Note that one normally wouldn't bother with this kind of optimizations unless one were to compete in a benchark ;-) Note also that you'll need to test this with a 64-bit OCaml, since arrays are otherwise limited to 4 mega elements.


1) which language is best suited ?

Either are used for this kind of task. The primary concern would be availability of required libraries (e.g. for vectors or matrices), and whether there was any need for parallelism.

Libraries such as vector and repa in Haskell are well-suited. And in the case of repa, you get parallelism as well.

2) how could the norm of vector expressions be computed efficiently without compromising the generality of the implementation ?

One approach would be to use meta-programming techniques to generate specialized implementations of the computational kernels from high level descriptions.
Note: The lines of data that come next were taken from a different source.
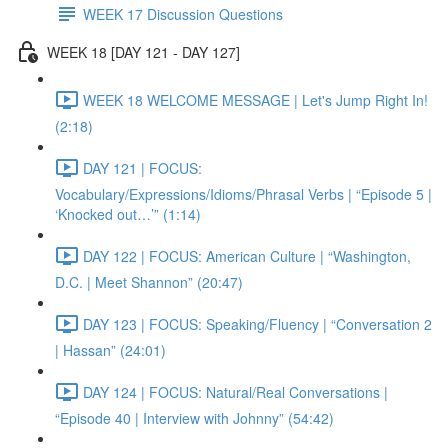
WEEK 17 Discussion Questions
WEEK 18 [DAY 121 - DAY 127]
WEEK 18 WELCOME MESSAGE | Let's Jump Right In!
(2:18)
DAY 121 | FOCUS:
Vocabulary/Expressions/Idioms/Phrasal Verbs | “Episode 5 |
‘Knocked out…’” (1:14)
DAY 122 | FOCUS: American Culture | “Washington,
D.C. | Meet Shannon” (20:47)
DAY 123 | FOCUS: Speaking/Fluency | “Conversation 2
| Hassan” (24:01)
DAY 124 | FOCUS: Natural/Real Conversations |
“Episode 40 | Interview with Johnny” (54:42)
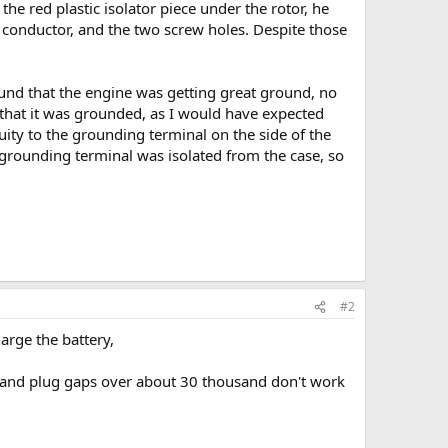
he red plastic isolator piece under the rotor, he
e conductor, and the two screw holes. Despite those
und that the engine was getting great ground, no
w that it was grounded, as I would have expected
ity to the grounding terminal on the side of the
 grounding terminal was isolated from the case, so
#2
harge the battery,
ms) and plug gaps over about 30 thousand don't work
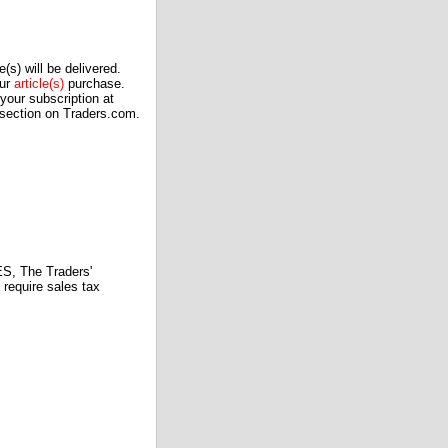
(s) will be delivered.
our
article(s)
purchase.
our subscription at
 section on Traders.com.
 The Traders'
require sales tax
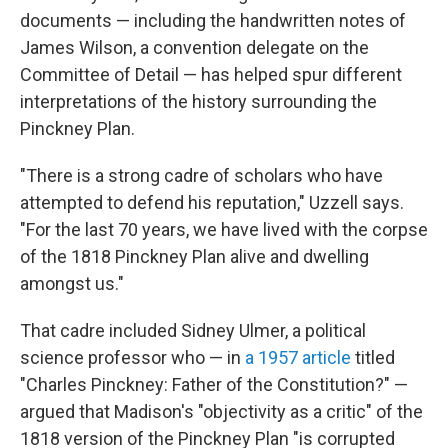
documents — including the handwritten notes of
James Wilson, a convention delegate on the
Committee of Detail — has helped spur different
interpretations of the history surrounding the
Pinckney Plan.
"There is a strong cadre of scholars who have
attempted to defend his reputation," Uzzell says.
"For the last 70 years, we have lived with the corpse
of the 1818 Pinckney Plan alive and dwelling
amongst us."
That cadre included Sidney Ulmer, a political
science professor who — in
a 1957 article
titled
"Charles Pinckney: Father of the Constitution?" —
argued that Madison's "objectivity as a critic" of the
1818 version of the Pinckney Plan "is corrupted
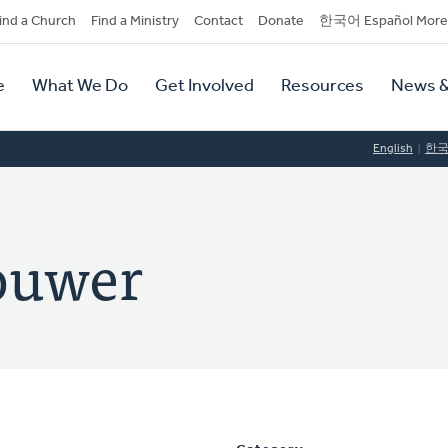
dary
ind a Church
Find a Ministry
Contact
Donate
한국어 Español More
y
tion
e
What We Do
Get Involved
Resources
News &
tion
English
한
ouwer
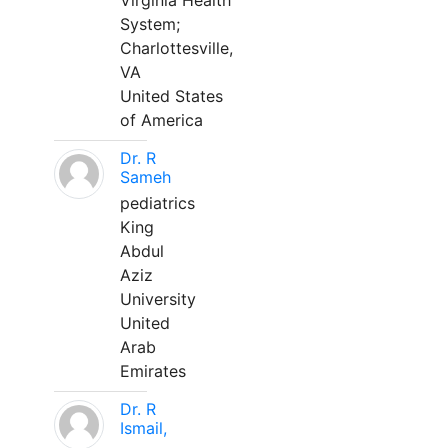
Virginia Health
System;
Charlottesville,
VA
United States
of America
Dr. R
Sameh
pediatrics
King
Abdul
Aziz
University
United
Arab
Emirates
Dr. R
Ismail,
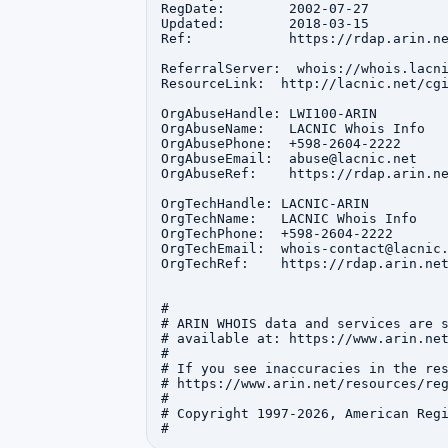
RegDate:        2002-07-27

Updated:        2018-03-15

Ref:            https://rdap.arin.ne
ReferralServer:  whois://whois.lacni
ResourceLink:  http://lacnic.net/cgi
OrgAbuseHandle: LWI100-ARIN

OrgAbuseName:   LACNIC Whois Info

OrgAbusePhone:  +598-2604-2222 

OrgAbuseEmail:  abuse@lacnic.net

OrgAbuseRef:    https://rdap.arin.ne
OrgTechHandle: LACNIC-ARIN

OrgTechName:   LACNIC Whois Info

OrgTechPhone:  +598-2604-2222 

OrgTechEmail:  whois-contact@lacnic.
OrgTechRef:    https://rdap.arin.net
#

# ARIN WHOIS data and services are s
# available at: https://www.arin.net
#

# If you see inaccuracies in the res
# https://www.arin.net/resources/reg
#

# Copyright 1997-2026, American Regi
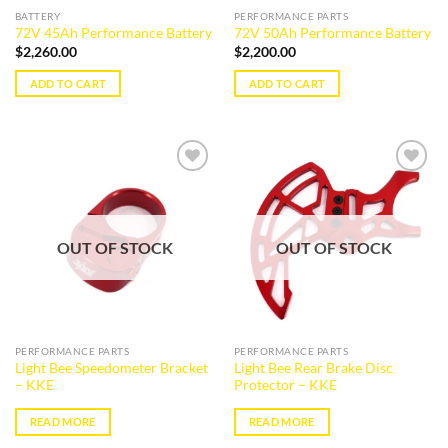
BATTERY
PERFORMANCE PARTS
72V 45Ah Performance Battery
72V 50Ah Performance Battery
$
2,260.00
$
2,200.00
ADD TO CART
ADD TO CART
Add to
Add to
wishlist
wishlist
OUT OF STOCK
OUT OF STOCK
PERFORMANCE PARTS
PERFORMANCE PARTS
Light Bee Speedometer Bracket
Light Bee Rear Brake Disc
– KKE
Protector – KKE
READ MORE
READ MORE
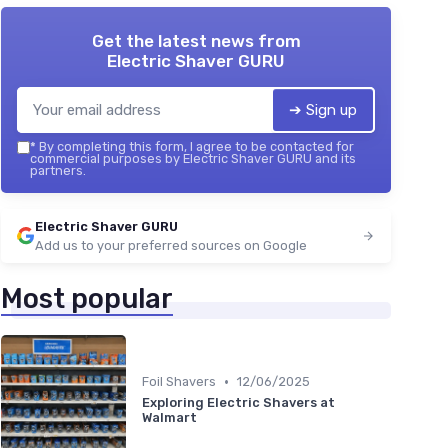
Get the latest news from
Electric Shaver GURU
➔ Sign up
*
By completing this form, I agree to be contacted for
commercial purposes by Electric Shaver GURU and its
partners.
Electric Shaver GURU
Add us to your preferred sources on Google
Most popular
•
Foil Shavers
12/06/2025
Exploring Electric Shavers at
Walmart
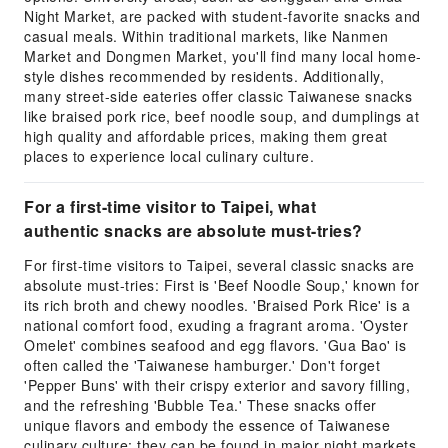
Night Market, are packed with student-favorite snacks and
casual meals. Within traditional markets, like Nanmen
Market and Dongmen Market, you'll find many local home-
style dishes recommended by residents. Additionally,
many street-side eateries offer classic Taiwanese snacks
like braised pork rice, beef noodle soup, and dumplings at
high quality and affordable prices, making them great
places to experience local culinary culture.
For a first-time visitor to Taipei, what
authentic snacks are absolute must-tries?
For first-time visitors to Taipei, several classic snacks are
absolute must-tries: First is 'Beef Noodle Soup,' known for
its rich broth and chewy noodles. 'Braised Pork Rice' is a
national comfort food, exuding a fragrant aroma. 'Oyster
Omelet' combines seafood and egg flavors. 'Gua Bao' is
often called the 'Taiwanese hamburger.' Don't forget
'Pepper Buns' with their crispy exterior and savory filling,
and the refreshing 'Bubble Tea.' These snacks offer
unique flavors and embody the essence of Taiwanese
culinary culture; they can be found in major night markets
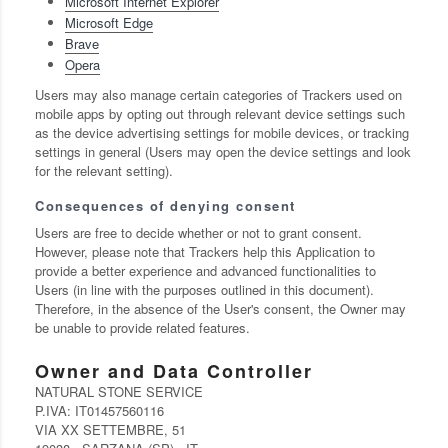
Microsoft Internet Explorer
Microsoft Edge
Brave
Opera
Users may also manage certain categories of Trackers used on
mobile apps by opting out through relevant device settings such
as the device advertising settings for mobile devices, or tracking
settings in general (Users may open the device settings and look
for the relevant setting).
Consequences of denying consent
Users are free to decide whether or not to grant consent.
However, please note that Trackers help this Application to
provide a better experience and advanced functionalities to
Users (in line with the purposes outlined in this document).
Therefore, in the absence of the User's consent, the Owner may
be unable to provide related features.
Owner and Data Controller
NATURAL STONE SERVICE
P.IVA: IT01457560116
VIA XX SETTEMBRE, 51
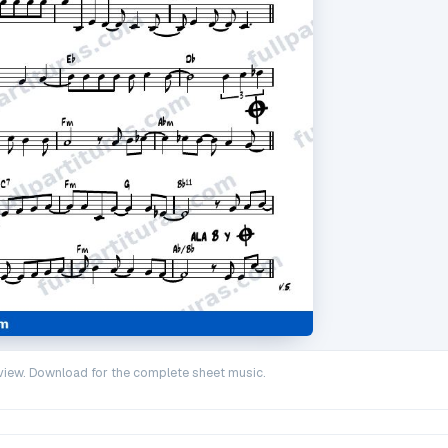
iew. Download for the complete sheet music.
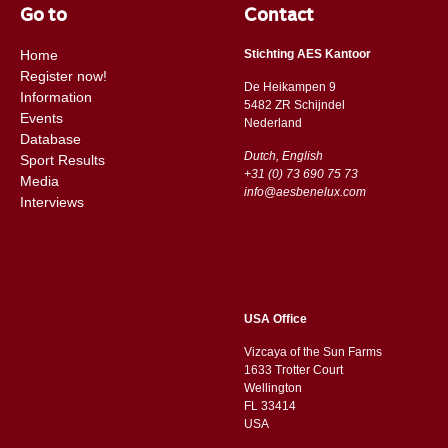
Go to
Contact
Home
Stichting AES Kantoor
Register now!
De Heikampen 9
Information
5482 ZR Schijndel
Events
​​Nederland
Database
Dutch, English
Sport Results
+31 (0) 73 690 75 73
Media
info@aesbenelux.com
Interviews
USA Office
Vizcaya of the Sun Farms
1633 Trotter Court
Wellington
FL 33414
USA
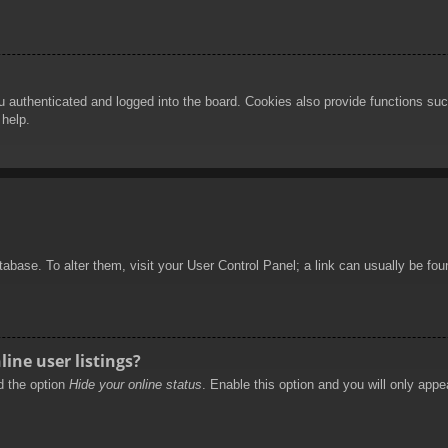
authenticated and logged into the board. Cookies also provide functions such
 help.
database. To alter them, visit your User Control Panel; a link can usually be f
ine user listings?
nd the option
Hide your online status
. Enable this option and you will only appe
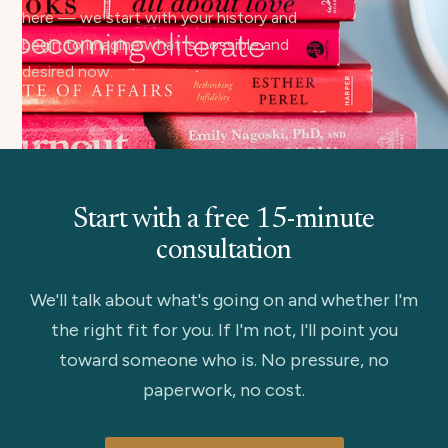
here — we start with your history and
begin to imagine what is possible and
desired now.
Start with a free 15-minute
consultation
We'll talk about what's going on and whether I'm
the right fit for you. If I'm not, I'll point you
toward someone who is. No pressure, no
paperwork, no cost.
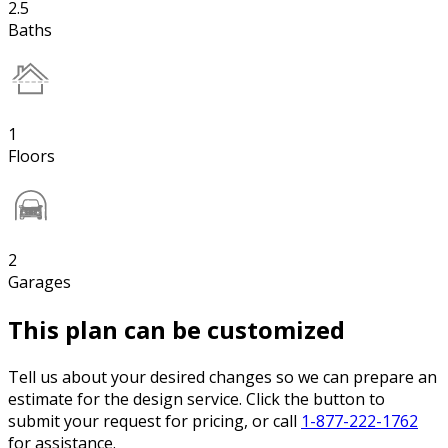
2.5
Baths
1
Floors
2
Garages
This plan can be customized
Tell us about your desired changes so we can prepare an
estimate for the design service. Click the button to
submit your request for pricing, or call
1-877-222-1762
for assistance.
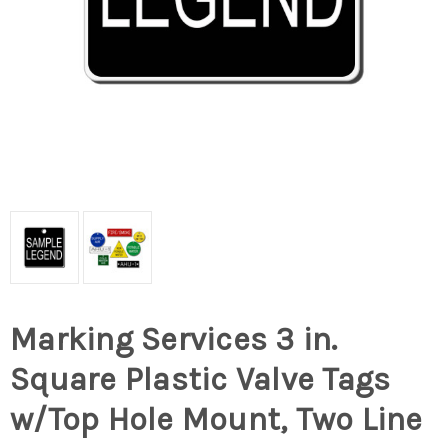
Marking Services 3 in.
Square Plastic Valve Tags
w/Top Hole Mount, Two Line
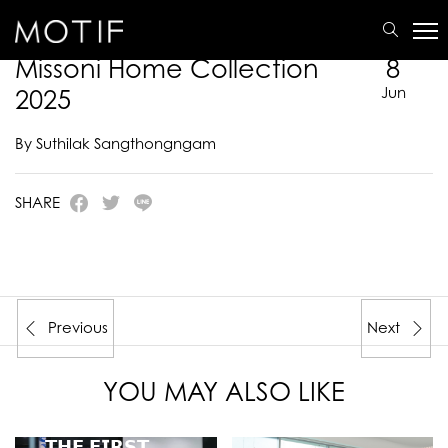
MOTIF
/
E-Catalogue
/
MISSONI HOME
/
Missoni Home Collection 2025
Missoni Home Collection
8
2025
Jun
By Suthilak Sangthongngam
SHARE
Previous
Next
YOU MAY ALSO LIKE
𝗧𝗛𝗘 𝗙𝗜𝗥𝗦𝗧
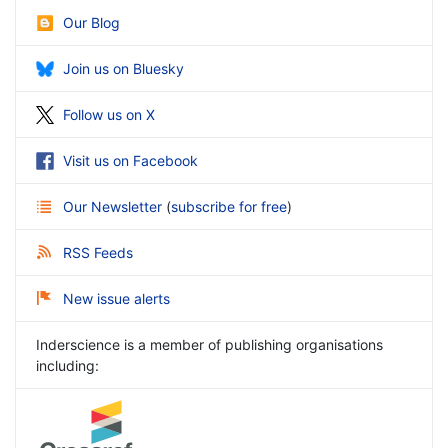
Our Blog
Join us on Bluesky
Follow us on X
Visit us on Facebook
Our Newsletter
(
subscribe for free
)
RSS Feeds
New issue alerts
Inderscience is a member of publishing organisations
including:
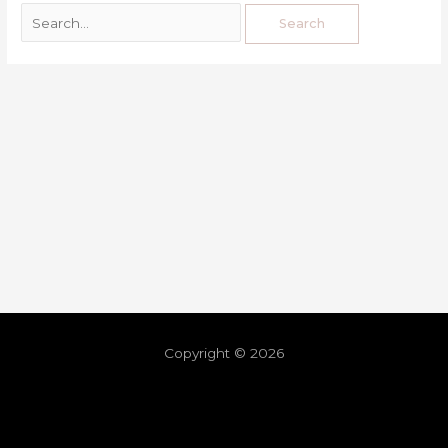
Copyright © 2026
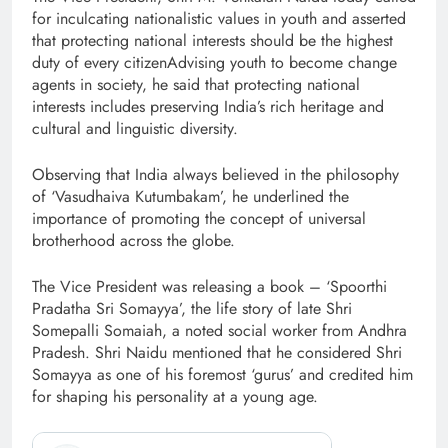
for inculcating nationalistic values in youth and asserted
that protecting national interests should be the highest
duty of every citizenAdvising youth to become change
agents in society, he said that protecting national
interests includes preserving India’s rich heritage and
cultural and linguistic diversity.
Observing that India always believed in the philosophy
of ‘Vasudhaiva Kutumbakam’, he underlined the
importance of promoting the concept of universal
brotherhood across the globe.
The Vice President was releasing a book – ‘Spoorthi
Pradatha Sri Somayya’, the life story of late Shri
Somepalli Somaiah, a noted social worker from Andhra
Pradesh. Shri Naidu mentioned that he considered Shri
Somayya as one of his foremost ‘gurus’ and credited him
for shaping his personality at a young age.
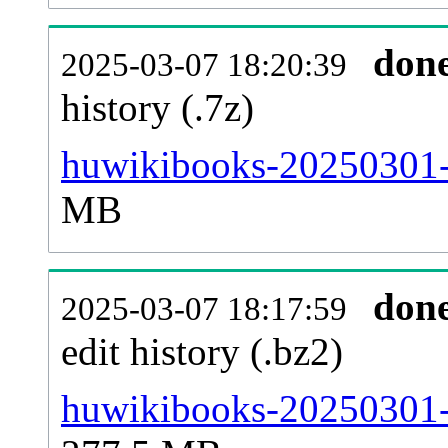
don
2025-03-07 18:20:39
history (.7z)
huwikibooks-20250301-p
MB
don
2025-03-07 18:17:59
edit history (.bz2)
huwikibooks-20250301-p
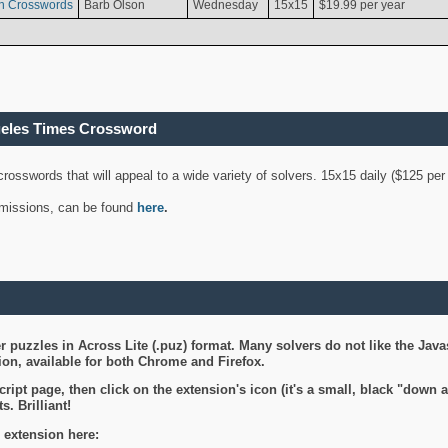
n Crosswords
Barb Olson
Wednesday
15x15
$19.99 per year
geles Times Crossword
 crosswords that will appeal to a wide variety of solvers. 15x15 daily ($125 p
ubmissions, can be found
here
.
 puzzles in Across Lite (.puz) format. Many solvers do not like the Java
on, available for both Chrome and Firefox.
ript page, then click on the extension's icon (it's a small, black "down 
s. Brilliant!
 extension here:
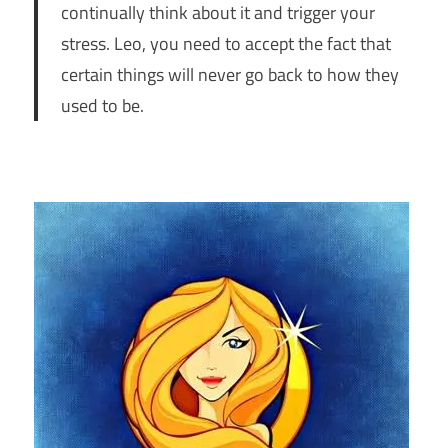
continually think about it and trigger your
stress. Leo, you need to accept the fact that
certain things will never go back to how they
used to be.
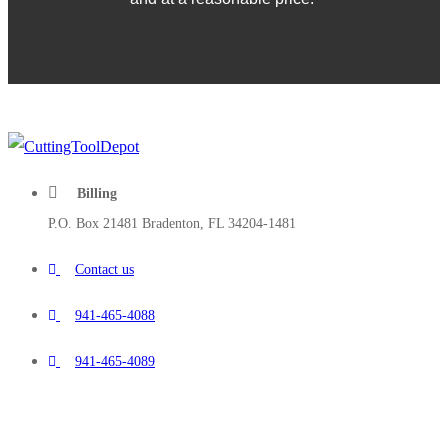
Billing
P.O. Box 21481 Bradenton, FL 34204-1481
Contact us
941-465-4088
941-465-4089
In functional languages this is a relatively common technique, based on small domain-specific languages, with custom code generators.

See e.g. Specialising Simulator Generators for High-Performance Monte-Carlo Methods or the work in OCaml on FFTW.


Not so much as a functional language answer per se, but please note that your implementation to calculate norm (in C) is way different how matlab actually calculates it.

And yes, there are indeed very good reasons for that. Most probably your approximation of norm is pretty much useless (as how it's implemented currently) for any real use case. Please don't underestimate the 'difficulties' related to calculating numerically superior approximations of norms.


As don said, consider Repa. Here is some simple code to get you started.

import Data.Array.Repa as R

len :: Int
len = 50000

main = do
    let ws = R.fromList (Z :. len) [0..len-1]
        xs = R.fromList (Z :. len) [10498..10498 + len - 1]
        ys = R.fromList (Z :. len) [8422..8422 + len - 1]
    print (multSum 52 73 81 ws xs ys)

multSum a b c ws xs ys = R.map (a*) ws +^ R.map (b*) xs +^ R.map (c*) ys

This still leaves you to find a good way to get the data from disk and into a Repa array. I think reading it all in as a Llazy ByteString and using Repa.fromFunction should do, perhaps someone will chime in with a smarter way.